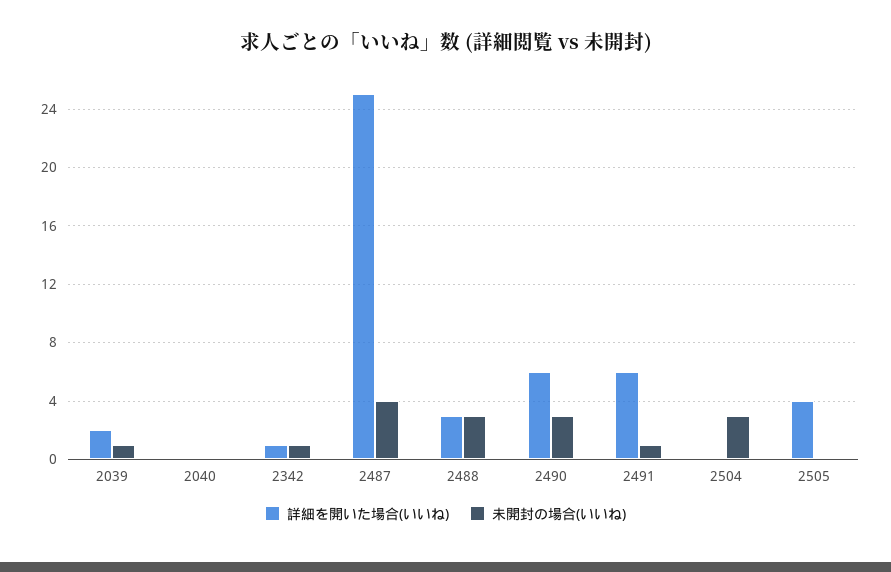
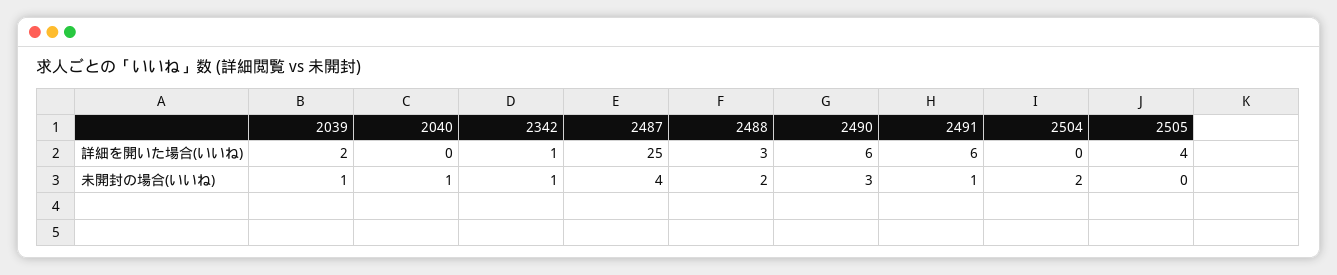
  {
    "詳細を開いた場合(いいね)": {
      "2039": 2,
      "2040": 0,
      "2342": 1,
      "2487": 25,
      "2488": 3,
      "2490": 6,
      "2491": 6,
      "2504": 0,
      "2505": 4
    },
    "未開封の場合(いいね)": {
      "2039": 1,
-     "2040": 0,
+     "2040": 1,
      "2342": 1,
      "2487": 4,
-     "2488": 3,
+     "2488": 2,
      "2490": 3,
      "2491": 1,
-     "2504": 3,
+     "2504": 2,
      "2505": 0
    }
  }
####################
### [WHAT THE TASK REQUIRES]
All of the records need to be restated word for word, but not the pictures.

### [RESPONSE TO THIS TASK]
  {
    "詳細を開いた場合(いいね)": {
      "2039": 2,
      "2040": 0,
      "2342": 1,
      "2487": 25,
      "2488": 3,
      "2490": 6,
      "2491": 6,
      "2504": 0,
      "2505": 4
    },
    "未開封の場合(いいね)": {
      "2039": 1,
-     "2040": 0,
+     "2040": 1,
      "2342": 1,
      "2487": 4,
-     "2488": 3,
+     "2488": 2,
      "2490": 3,
      "2491": 1,
-     "2504": 3,
+     "2504": 2,
      "2505": 0
    }
  }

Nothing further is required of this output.